## DOCUMENT EXCERPT
At first, in step SP13, by using the event key touch data TCH stored in the event key touch data register RG4, the CPU 5 reads the data from the tone volume conversion data table VOLTBL(TCH) in the conversion table portion 12, and the read data is then written into a key-depression velocity data register RG5 (see FIG. 2) as key-depression velocity data VEL.
In the present embodiment, the tone volume conversion data table VOLTBL(TCH) converts the touch detection information TIN into the event key touch data TCH indicative of touch intensity data which can designate one hundred and twenty eight touch intensity stages, i.e., "0" to "127". The key-depression velocity data VEL=0 (dB) indicative of the reference tone volume having 0 (dB) is assigned to the touch intensity data "127". Based on this, the attenuation in the tone volume when the event key touch data TCH which varies as TCH="127" to "0" is converted into the key-depression velocity data VEL="0" to "-48" (dB). In this sense, as TCH becomes smaller, the key-depression intensity becomes weaker, i.e., the key-depression velocity becomes slower.
Thus, it is possible to designate the key-depression velocity data VEL as attenuation value (dB) with respect to the reference tone volume in response to the variation of event key touch data TCH due to the player's touch operation of the key. Hence, it becomes possible to control the tone volume of the generated musical tone in response to the touch operation (i.e., the key-depression speed).
In next step SP14, the CPU 5 judges whether or not the soft pedal operation data SOFT written in the register RG6 takes the logical value "1". When the judgement result step SP14 is "YES" so that the on-operation of the soft pedal in the soft pedal portion 3 is confirmed, the processing proceeds to the tone volume softening process loop LOOP1 wherein the tone volume of the musical tone to be generated is softened.
In respective steps SP21, SP22, SP23 and SP24 to be sequentially executed, it is judged whether or not the value of event key touch data TCH is larger than predetermined threshold values "48", "32", "24" and "16". If the judgement result of step SP21, SP22, SP23 or SP24 is "NO", the processing proceeds to its next step SP22, SP23, SP24 or SP29. Through these judging processes, the CPU 5 can confirm that the value of event key touch data TCH is more than "48" or in the range of "48" to "32", "32" to "24", "24" to "16", or less than "16".
When the above-mentioned confirmation is obtained (i.e., the judgment result of step SP21, SP22, SP23, SP24 turns to "YES"), the processing proceeds to its next step SP25, SP26, SP27, SP28 respectively, the predetermined operation is executed so that the key-depression velocity data VEL set in the register RG5 in the foregoing step SP13 is reduced by the attenuation value of -3.0 (dB), -4.5 (dB), -6.0 (dB), -9.0 (dB), -12.0 (dB). Then, the reduced key-depression velocity data is rewritten into the register RG5 as the new key-depression velocity data VEL. Thus, the value of event key-touch data TCH (i.e., the tone volume of the generated musical tone corresponding to the touch operation quantity) is controlled to be lowered.

## AIM
In the excerpt on tone volume control, what key-depression velocity data value is assigned to the touch intensity data "127"?

## SUPPLIED INFORMATION

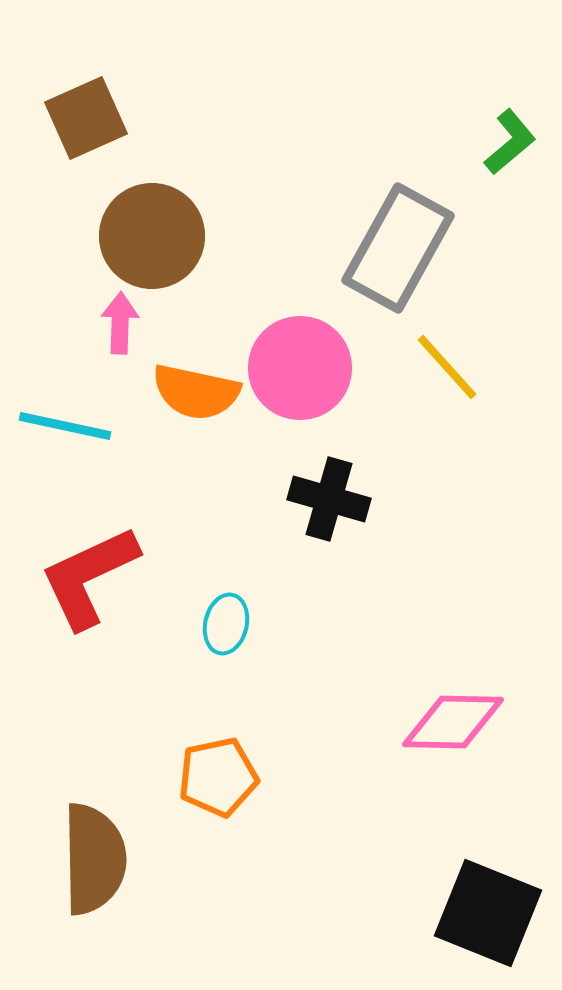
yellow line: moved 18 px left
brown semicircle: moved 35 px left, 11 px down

## SOLUTION TO THIS EXERCISE
VEL=0 (dB), the reference tone volume.